No reader will enjoy — but all should read — Camosy’s descriptions of the way we breed, house, feed, and kill chickens, turkeys, pigs, and more. It’s hard to see how any reader, even the most dedicated meat-lover, would not be forced at least to think twice before ordering wings at a restaurant or even picking up a package of checken breasts at the local grocery store.

As Camosy points out, it need not be a question of personhood or assigning the same rights to animals as to people. All that is necessary to recognize the immorality of the factory farm system is the Catechism’s teaching that we ought to be kind to animals. The Church’s teaching about the sinfulness of consumerism — so prominent in Pope Francis’s thinking — lends further support. Even if Camosy’s book did not convince me that complete vegetarianism is called for, it certainly has made me uncomfortable that my and my family’s diets and shopping contribute to supporting a structural injustice of our society.

‘Ruled by our relationship with Jesus’

One insightful and interesting aspect of Camosy’s approach is the way he points out connections between the way we treat animals and other important moral issues. Without ever trying to equate these issues with one another or suggest that they are of equal gravity, he convincingly cites abortion, consumerism, violence, and racism as relevant to the conversation.

And make no mistake, Camosy is not easily dismissed as the mealy-mouthed sort of “liberal” we might unthinkingly associate with vegetarianism. He makes his opposition to abortion and embryonic stem cell research clear, for instance (and explains why his opposition to killing animals flows from the very same principles that leads him to oppose these other actions as evil). In fact, he rejects any loyalty on the part of Catholics to a particular political agenda. I love this passage of his:

Authentic Christian commitment transcends the inadequate liberal/conservative binary categories of our secular political culture. True Christians are ruled by our relationship with Jesus.

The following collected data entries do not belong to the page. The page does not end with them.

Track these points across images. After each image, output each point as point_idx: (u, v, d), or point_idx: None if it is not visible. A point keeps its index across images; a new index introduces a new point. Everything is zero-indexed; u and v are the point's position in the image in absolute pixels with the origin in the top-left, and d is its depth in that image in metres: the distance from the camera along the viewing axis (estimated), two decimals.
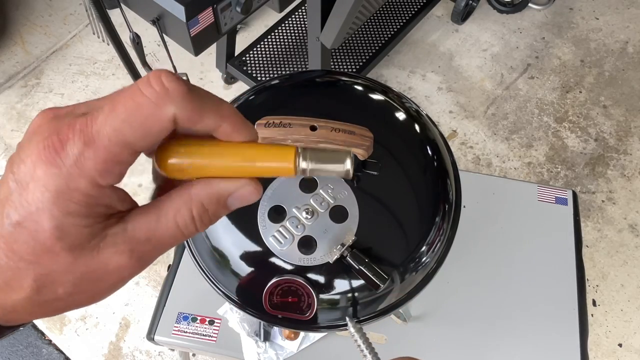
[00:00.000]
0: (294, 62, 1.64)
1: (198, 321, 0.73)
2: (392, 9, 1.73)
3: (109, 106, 0.21)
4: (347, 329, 0.47)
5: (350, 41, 1.67)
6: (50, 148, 0.21)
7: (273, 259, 0.46)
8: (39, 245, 0.21)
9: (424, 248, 0.49)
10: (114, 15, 0.99)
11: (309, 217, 0.46)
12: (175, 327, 0.73)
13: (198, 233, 0.25)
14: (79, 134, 0.21)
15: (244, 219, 0.48)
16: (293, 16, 1.72)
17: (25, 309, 0.23)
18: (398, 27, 1.70)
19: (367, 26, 1.70)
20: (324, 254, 0.45)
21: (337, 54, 1.65)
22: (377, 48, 1.65)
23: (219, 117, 0.23)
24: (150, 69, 1.06)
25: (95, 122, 0.21)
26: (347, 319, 0.32)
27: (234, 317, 0.72)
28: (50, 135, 0.21)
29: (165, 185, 0.26)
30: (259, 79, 1.59)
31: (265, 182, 0.48)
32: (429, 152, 0.52)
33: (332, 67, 1.60)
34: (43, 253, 0.21)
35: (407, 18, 1.72)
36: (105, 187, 0.22)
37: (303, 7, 1.73)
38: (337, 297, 0.47)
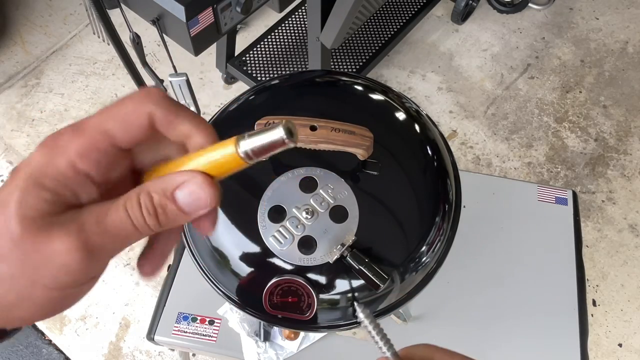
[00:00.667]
0: (294, 62, 1.64)
1: (198, 321, 0.73)
2: (392, 9, 1.73)
3: (103, 109, 0.25)
4: (348, 328, 0.47)
5: (350, 41, 1.67)
6: (51, 136, 0.24)
7: (273, 259, 0.46)
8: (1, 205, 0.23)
9: (424, 248, 0.49)
10: (114, 15, 0.99)
11: (309, 217, 0.46)
12: (175, 327, 0.73)
13: (150, 229, 0.25)
14: (73, 125, 0.24)
15: (244, 219, 0.48)
16: (293, 16, 1.72)
17: None
18: (398, 27, 1.70)
19: (367, 26, 1.70)
20: (324, 254, 0.45)
21: (337, 54, 1.65)
22: (377, 48, 1.65)
23: (193, 125, 0.25)
24: (150, 68, 1.06)
25: (89, 117, 0.25)
26: (356, 305, 0.31)
27: (234, 317, 0.72)
28: (57, 131, 0.25)
29: None
30: (259, 79, 1.59)
31: (264, 183, 0.48)
32: (429, 152, 0.52)
33: (332, 67, 1.60)
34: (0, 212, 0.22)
35: (407, 18, 1.72)
36: (80, 172, 0.23)
37: (303, 7, 1.73)
38: (337, 297, 0.47)
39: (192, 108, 1.08)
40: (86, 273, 0.24)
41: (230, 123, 0.54)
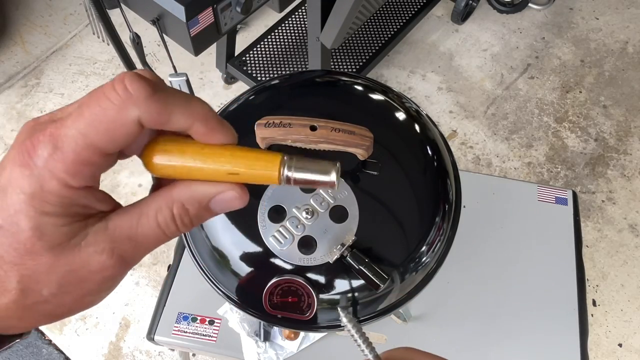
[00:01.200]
0: (294, 62, 1.64)
1: (198, 321, 0.73)
2: (392, 9, 1.73)
3: (77, 111, 0.21)
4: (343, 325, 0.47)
5: (350, 41, 1.67)
6: (24, 151, 0.21)
7: (273, 259, 0.46)
8: (21, 246, 0.22)
9: (424, 248, 0.49)
10: (114, 15, 0.99)
11: (309, 217, 0.46)
12: (175, 327, 0.73)
13: (180, 234, 0.25)
14: (49, 137, 0.21)
15: (244, 219, 0.48)
16: (293, 16, 1.72)
17: (14, 313, 0.23)
18: (398, 27, 1.70)
19: (367, 26, 1.70)
20: (324, 254, 0.45)
21: (337, 54, 1.65)
22: (377, 48, 1.65)
23: (189, 117, 0.23)
24: (150, 68, 1.05)
25: (64, 125, 0.21)
26: (339, 310, 0.32)
27: (234, 317, 0.72)
28: (25, 140, 0.22)
29: (161, 183, 0.26)
30: (259, 79, 1.59)
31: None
32: (429, 152, 0.52)
33: (332, 67, 1.60)
34: (25, 254, 0.22)
35: (407, 18, 1.72)
36: (79, 188, 0.22)
37: (303, 7, 1.73)
38: (337, 297, 0.47)
39: None
40: (121, 279, 0.25)
41: (230, 123, 0.54)
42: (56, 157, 0.21)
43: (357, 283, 0.47)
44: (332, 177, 0.23)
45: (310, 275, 0.46)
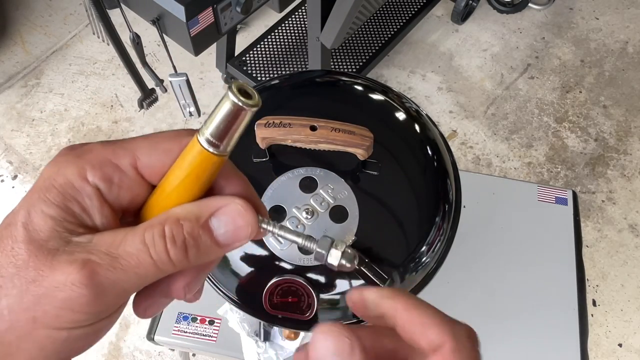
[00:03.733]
0: (294, 62, 1.64)
1: (198, 321, 0.73)
2: (392, 9, 1.73)
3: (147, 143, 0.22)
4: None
5: (350, 41, 1.67)
6: (74, 145, 0.22)
7: (273, 259, 0.46)
8: (6, 229, 0.20)
9: (424, 248, 0.49)
10: (114, 15, 0.99)
11: (309, 217, 0.46)
12: (175, 327, 0.73)
13: (172, 263, 0.21)
14: (106, 142, 0.22)
15: None
16: (293, 16, 1.72)
17: None
18: (398, 27, 1.70)
19: (367, 26, 1.70)
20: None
21: (337, 54, 1.65)
22: (377, 48, 1.65)
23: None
24: (150, 68, 1.06)
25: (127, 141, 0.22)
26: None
27: (234, 317, 0.72)
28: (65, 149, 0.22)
29: None
30: (259, 79, 1.59)
31: (264, 183, 0.48)
32: (429, 152, 0.52)
33: (332, 67, 1.60)
34: (5, 238, 0.20)
35: (407, 18, 1.72)
36: (90, 183, 0.21)
37: (303, 7, 1.73)
38: (337, 297, 0.47)
39: (192, 108, 1.08)
40: (94, 312, 0.20)
41: None
42: (93, 151, 0.22)
43: (357, 283, 0.47)
44: (231, 97, 0.20)
45: (310, 275, 0.46)
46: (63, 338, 0.20)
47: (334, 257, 0.25)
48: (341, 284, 0.47)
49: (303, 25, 1.71)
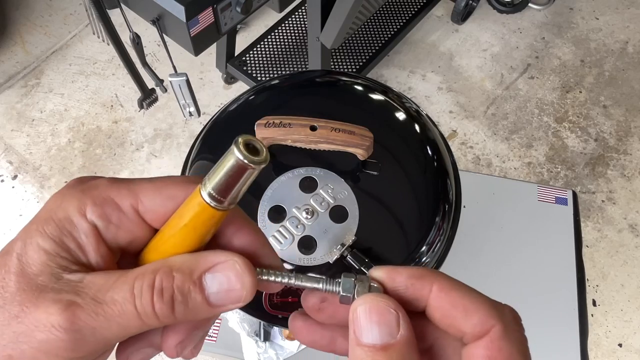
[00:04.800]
0: (294, 62, 1.64)
1: None
2: (392, 9, 1.73)
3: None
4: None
5: (350, 41, 1.67)
6: (85, 177, 0.22)
7: None
8: (2, 258, 0.19)
9: (424, 248, 0.49)
10: (114, 15, 0.99)
11: (309, 217, 0.46)
12: None
13: (158, 320, 0.19)
14: (113, 179, 0.22)
15: None
16: (293, 16, 1.72)
17: None
18: (398, 27, 1.70)
19: (367, 26, 1.70)
20: (324, 254, 0.45)
21: (337, 54, 1.65)
22: (377, 48, 1.65)
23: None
24: (150, 68, 1.06)
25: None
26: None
27: (233, 317, 0.72)
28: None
29: None
30: (259, 79, 1.59)
31: (264, 183, 0.48)
32: (429, 152, 0.52)
33: (332, 67, 1.60)
34: (1, 266, 0.19)
35: (407, 18, 1.72)
36: (88, 220, 0.20)
37: (303, 7, 1.73)
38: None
39: (192, 108, 1.08)
40: (72, 358, 0.18)
41: (230, 123, 0.54)
42: (100, 187, 0.21)
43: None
44: (234, 152, 0.19)
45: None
46: None
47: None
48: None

What this relationship demands of us cannot possibly be made to fit into the categories of secular American politics. Indeed, we should be skeptical of those who call themselves Christians but fit neatly into secular political categories. Most likely they have secular politics — and not their relationship with Jesus Christ — as the most important thing in their lives.

To know how unique and interesting a writer Camosy is, one need only note that the follow-up to this book on animals rights will be a book on abortion (that will, I have no doubt, treat with great seriousness the right to life of the unborn child and Catholic doctrine on the topic). There are not a lot of writers with a pair of books like that on their CV! I shall be looking forward to that new one, because it promises to be another insightful, compelling, and deeply Catholic read.